As an engineer, I'm just saying that part of the of discipline taught to students, is identify likely edge conditions "Requirements" and then also what needs to be done to test for it.

Restating with data from #665, the architectural challenge for the server with field systems that get behind and then start posting to the server : "The effect of a post of data into a compressed time chunk is that the server needs to use substantially more resources to insert the data, because the entire chunk needs to get decompressed, appended, then compressed again. "

The architectural solution on the sever " #688 spreads out the work load. We don't mind our server doing the work. The issue is just getting too many posts at once leads to the server getting overloaded in the minute when they all arrive. We have a ton of time where the server CPU is idle. The point of SQS is spread the work into that idle time."

This has an uncalibrated assumption built into it.

aufdenkampe commented 7 months ago

@neilh10, SQS, API Gateway, and the equivalent is current best practice in Cloud DevOps. There are no untested assumptions that it will provide substantial benefits.

We understand software architecture and test driven development and are doing an excellent job refactoring and improving the legacy code stack we received 3 years ago while enabling the system to grow from receiving 6 million data points per month to the current 16 million per month.
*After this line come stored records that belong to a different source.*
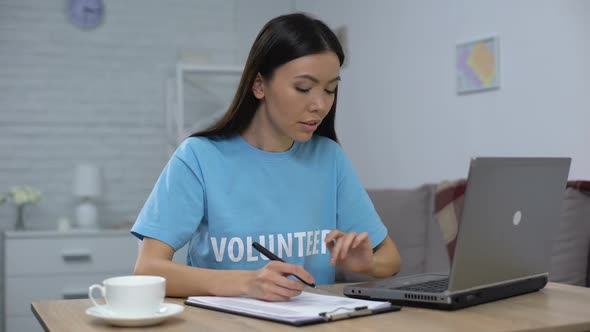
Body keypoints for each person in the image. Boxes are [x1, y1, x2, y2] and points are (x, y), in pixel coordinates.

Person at [131, 12, 401, 302]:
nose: (320, 104)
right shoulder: (199, 157)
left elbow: (390, 258)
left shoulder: (329, 158)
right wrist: (247, 283)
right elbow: (147, 271)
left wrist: (367, 264)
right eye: (303, 88)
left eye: (330, 89)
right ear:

neilh10 commented 1 month ago

It seems to me with all the work that has gone on in characterizing the servers, and in line with standard communications stack architecture the API for successful ACK, is a response code of 2XX as per https://en.wikipedia.org/wiki/List_of_HTTP_status_codes

For all other response code, in line with standard communications architecture, the devices posting need to retry until they receive a successful ACK.

I hope that after the amazing work that has happened over four years on understanding the code, that this won't cause any unexpected problems.

If there are any suspicions of potential turds to slip on - be great to hear about them.